Top of GIVEN RECORDS

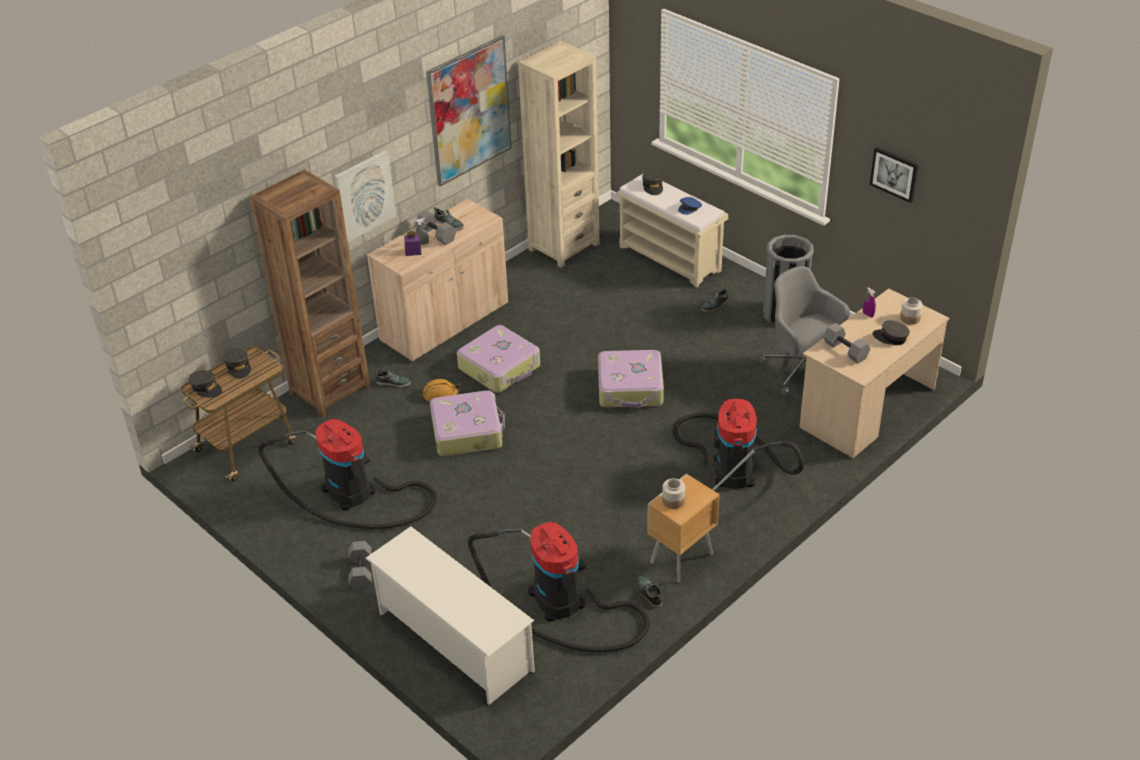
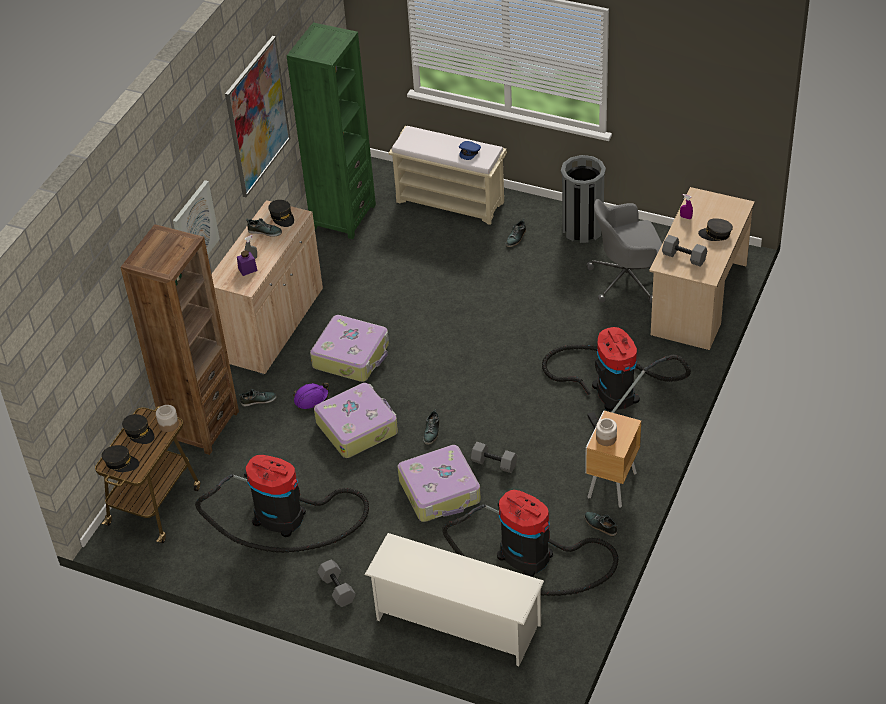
camera: 20 degrees left, 5 degrees up
grey dumbbell [416,211,456,245] -> grey dumbbell moved to [471,442,517,473]
orange hard hat [423,379,460,402] -> purple hard hat [293,383,329,409]
beige bookcase [518,41,599,268] -> green bookcase [287,22,376,239]
suitcase [598,350,664,407] -> suitcase moved to [397,445,481,522]
grey cap [642,171,663,195] -> grey cap moved to [268,200,294,227]
grey office chair [759,266,850,396] -> grey office chair turned 45 degrees counterclockwise [587,199,662,304]
picture [870,147,918,203] -> none
jar [900,298,923,325] -> jar moved to [156,405,179,432]
none -> shoe [423,409,439,445]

Bottom of GIVEN RECORDS

» **WORK REQUEST**: In the records above, return only the line that contains "orange hard hat" and every line after it through the last, exactly as they appear.

» **YOUR RESPONSE**:
orange hard hat [423,379,460,402] -> purple hard hat [293,383,329,409]
beige bookcase [518,41,599,268] -> green bookcase [287,22,376,239]
suitcase [598,350,664,407] -> suitcase moved to [397,445,481,522]
grey cap [642,171,663,195] -> grey cap moved to [268,200,294,227]
grey office chair [759,266,850,396] -> grey office chair turned 45 degrees counterclockwise [587,199,662,304]
picture [870,147,918,203] -> none
jar [900,298,923,325] -> jar moved to [156,405,179,432]
none -> shoe [423,409,439,445]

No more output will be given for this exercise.